*** Excerpt

We are sometimes faced with hard choices. At that crossroads we must decide to go left and face demons or go right and possibly escape harm. I want to celebrate in this post people I know who have gone left and knowingly encountered more pain than I can imagine, but have come through the rough journey victorious.
I read today on Facebook that a beautiful young woman who went to Country Day with my kids has come through more than a year of hell and is today Cancer-free. She wrote an eloquent testimony about how despite the pain and sickness of her treatment, despite the doctors’ dire warnings, and more importantly despite the little voice in her head that said “Give up…” she battled on. She proudly rang the bell! She now begins drug treatment to keep the Cancer at bay, and she will have to report for scans every three months. She will live with the fear of the return of that demon, Cancer, but for now most importantly, she will live. She is beautiful and strong and is a model of how to face unreal adversity.

******
*** Record set

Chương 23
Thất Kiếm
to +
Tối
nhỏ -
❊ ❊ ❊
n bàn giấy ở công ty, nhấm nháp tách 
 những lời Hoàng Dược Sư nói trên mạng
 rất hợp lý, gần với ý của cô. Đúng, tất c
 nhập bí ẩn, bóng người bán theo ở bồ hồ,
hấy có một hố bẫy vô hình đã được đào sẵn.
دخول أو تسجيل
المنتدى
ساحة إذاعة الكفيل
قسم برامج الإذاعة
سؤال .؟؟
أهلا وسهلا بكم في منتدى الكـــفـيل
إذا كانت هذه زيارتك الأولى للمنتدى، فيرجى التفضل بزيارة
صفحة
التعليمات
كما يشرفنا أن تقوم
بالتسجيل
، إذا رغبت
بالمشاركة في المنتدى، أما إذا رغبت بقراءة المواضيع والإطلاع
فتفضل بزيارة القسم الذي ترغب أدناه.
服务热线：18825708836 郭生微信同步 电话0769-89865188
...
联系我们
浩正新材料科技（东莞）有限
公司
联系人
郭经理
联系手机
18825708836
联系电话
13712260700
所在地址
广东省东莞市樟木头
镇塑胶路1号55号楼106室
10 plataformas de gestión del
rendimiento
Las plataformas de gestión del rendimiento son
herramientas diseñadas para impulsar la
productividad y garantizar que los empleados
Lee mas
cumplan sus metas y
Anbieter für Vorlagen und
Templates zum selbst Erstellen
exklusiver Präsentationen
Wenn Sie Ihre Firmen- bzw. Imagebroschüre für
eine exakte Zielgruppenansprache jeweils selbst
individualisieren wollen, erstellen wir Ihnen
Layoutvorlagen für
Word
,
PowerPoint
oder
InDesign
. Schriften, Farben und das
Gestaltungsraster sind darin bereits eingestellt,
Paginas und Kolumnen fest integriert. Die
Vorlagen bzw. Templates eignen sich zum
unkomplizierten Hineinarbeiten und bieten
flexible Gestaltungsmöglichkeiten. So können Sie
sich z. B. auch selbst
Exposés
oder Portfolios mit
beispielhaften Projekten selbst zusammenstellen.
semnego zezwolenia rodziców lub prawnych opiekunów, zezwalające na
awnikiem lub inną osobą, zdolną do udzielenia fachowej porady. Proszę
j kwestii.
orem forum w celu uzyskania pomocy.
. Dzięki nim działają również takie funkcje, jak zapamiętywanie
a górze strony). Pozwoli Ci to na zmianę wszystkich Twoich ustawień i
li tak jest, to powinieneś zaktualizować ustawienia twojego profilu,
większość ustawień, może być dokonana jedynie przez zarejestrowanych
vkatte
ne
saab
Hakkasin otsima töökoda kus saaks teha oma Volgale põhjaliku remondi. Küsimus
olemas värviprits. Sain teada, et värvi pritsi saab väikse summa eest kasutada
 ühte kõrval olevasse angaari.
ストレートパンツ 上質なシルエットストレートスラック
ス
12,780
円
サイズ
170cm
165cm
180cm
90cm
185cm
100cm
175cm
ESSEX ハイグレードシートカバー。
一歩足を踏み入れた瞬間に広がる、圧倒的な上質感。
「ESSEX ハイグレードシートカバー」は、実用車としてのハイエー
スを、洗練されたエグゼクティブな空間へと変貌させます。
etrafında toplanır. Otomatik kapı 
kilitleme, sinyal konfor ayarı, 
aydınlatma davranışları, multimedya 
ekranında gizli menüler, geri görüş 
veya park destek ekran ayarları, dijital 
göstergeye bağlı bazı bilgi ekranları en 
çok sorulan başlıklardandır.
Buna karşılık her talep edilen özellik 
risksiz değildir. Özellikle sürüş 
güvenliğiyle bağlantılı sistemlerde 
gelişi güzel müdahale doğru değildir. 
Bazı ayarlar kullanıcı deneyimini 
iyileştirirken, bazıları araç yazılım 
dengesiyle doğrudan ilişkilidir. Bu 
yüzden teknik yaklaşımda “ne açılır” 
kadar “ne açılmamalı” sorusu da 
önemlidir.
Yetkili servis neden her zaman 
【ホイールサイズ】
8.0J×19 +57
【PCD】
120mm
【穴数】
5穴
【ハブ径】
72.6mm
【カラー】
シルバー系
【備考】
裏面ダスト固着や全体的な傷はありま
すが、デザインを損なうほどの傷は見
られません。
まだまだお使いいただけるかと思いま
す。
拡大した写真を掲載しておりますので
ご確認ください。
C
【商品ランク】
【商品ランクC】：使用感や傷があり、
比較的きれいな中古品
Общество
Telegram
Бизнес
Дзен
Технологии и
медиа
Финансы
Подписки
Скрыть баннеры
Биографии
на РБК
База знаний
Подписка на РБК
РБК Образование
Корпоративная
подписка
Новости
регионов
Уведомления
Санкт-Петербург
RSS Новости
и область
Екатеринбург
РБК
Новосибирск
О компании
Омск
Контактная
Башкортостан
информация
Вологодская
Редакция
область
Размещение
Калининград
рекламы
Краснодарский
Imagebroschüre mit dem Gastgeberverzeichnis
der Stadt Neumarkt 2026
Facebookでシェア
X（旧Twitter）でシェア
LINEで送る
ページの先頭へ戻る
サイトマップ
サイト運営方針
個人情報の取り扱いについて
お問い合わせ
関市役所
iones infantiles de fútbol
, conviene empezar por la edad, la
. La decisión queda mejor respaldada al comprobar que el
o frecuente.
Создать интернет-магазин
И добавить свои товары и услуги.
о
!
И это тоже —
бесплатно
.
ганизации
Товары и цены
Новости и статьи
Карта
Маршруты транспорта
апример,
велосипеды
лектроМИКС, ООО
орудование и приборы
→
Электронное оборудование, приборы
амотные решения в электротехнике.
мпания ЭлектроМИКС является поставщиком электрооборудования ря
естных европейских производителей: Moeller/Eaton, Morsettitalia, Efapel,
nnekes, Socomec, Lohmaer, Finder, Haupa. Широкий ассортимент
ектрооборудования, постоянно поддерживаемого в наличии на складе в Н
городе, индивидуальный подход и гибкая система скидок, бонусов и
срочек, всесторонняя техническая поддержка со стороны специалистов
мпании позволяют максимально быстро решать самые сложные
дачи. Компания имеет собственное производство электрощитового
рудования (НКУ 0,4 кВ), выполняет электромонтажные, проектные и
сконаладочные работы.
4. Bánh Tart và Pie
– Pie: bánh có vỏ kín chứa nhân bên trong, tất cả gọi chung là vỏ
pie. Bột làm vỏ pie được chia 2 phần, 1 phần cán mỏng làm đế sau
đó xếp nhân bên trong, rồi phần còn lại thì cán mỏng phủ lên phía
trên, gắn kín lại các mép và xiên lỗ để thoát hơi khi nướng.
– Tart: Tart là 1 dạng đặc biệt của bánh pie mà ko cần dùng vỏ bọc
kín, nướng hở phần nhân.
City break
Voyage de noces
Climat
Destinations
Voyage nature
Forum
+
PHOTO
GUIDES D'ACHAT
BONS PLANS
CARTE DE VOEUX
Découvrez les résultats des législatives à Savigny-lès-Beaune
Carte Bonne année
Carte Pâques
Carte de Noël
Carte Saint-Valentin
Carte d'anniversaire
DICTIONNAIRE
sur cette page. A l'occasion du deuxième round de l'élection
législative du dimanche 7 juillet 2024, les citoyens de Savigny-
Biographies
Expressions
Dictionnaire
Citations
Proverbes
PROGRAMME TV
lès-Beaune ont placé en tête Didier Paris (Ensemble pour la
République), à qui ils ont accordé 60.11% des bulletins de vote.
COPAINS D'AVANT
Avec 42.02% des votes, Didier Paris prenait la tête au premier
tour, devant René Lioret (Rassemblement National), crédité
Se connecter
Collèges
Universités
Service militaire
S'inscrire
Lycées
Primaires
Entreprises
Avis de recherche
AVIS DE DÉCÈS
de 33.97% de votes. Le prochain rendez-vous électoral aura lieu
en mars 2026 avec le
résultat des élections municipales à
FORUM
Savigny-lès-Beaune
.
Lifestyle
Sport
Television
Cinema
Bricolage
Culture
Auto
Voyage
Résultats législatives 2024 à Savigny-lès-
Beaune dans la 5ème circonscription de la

******

▶ **Instructions**:
[1] Revise the post about hard choices by rewriting the stretch from "We are sometimes" through "rough journey victorious." with "crossroads" replaced by "fork in the road".
[2] Decide whether each statement agrees with the post about hard choices, answering yes or no and quoting the deciding words: (a) The young woman went to Country Day with the writer's kids. (b) She will have to report for scans every six months. (c) After ringing the bell, she stopped all treatment.

▶ **List of answers**:
[1]
We are sometimes faced with hard choices. At that fork in the road we must decide to go left and face demons or go right and possibly escape harm. I want to celebrate in this post people I know who have gone left and knowingly encountered more pain than I can imagine, but have come through the rough journey victorious.

[2]
(a) Yes: "a beautiful young woman who went to Country Day with my kids"
(b) No: "she will have to report for scans every three months"
(c) No: "She now begins drug treatment to keep the Cancer at bay"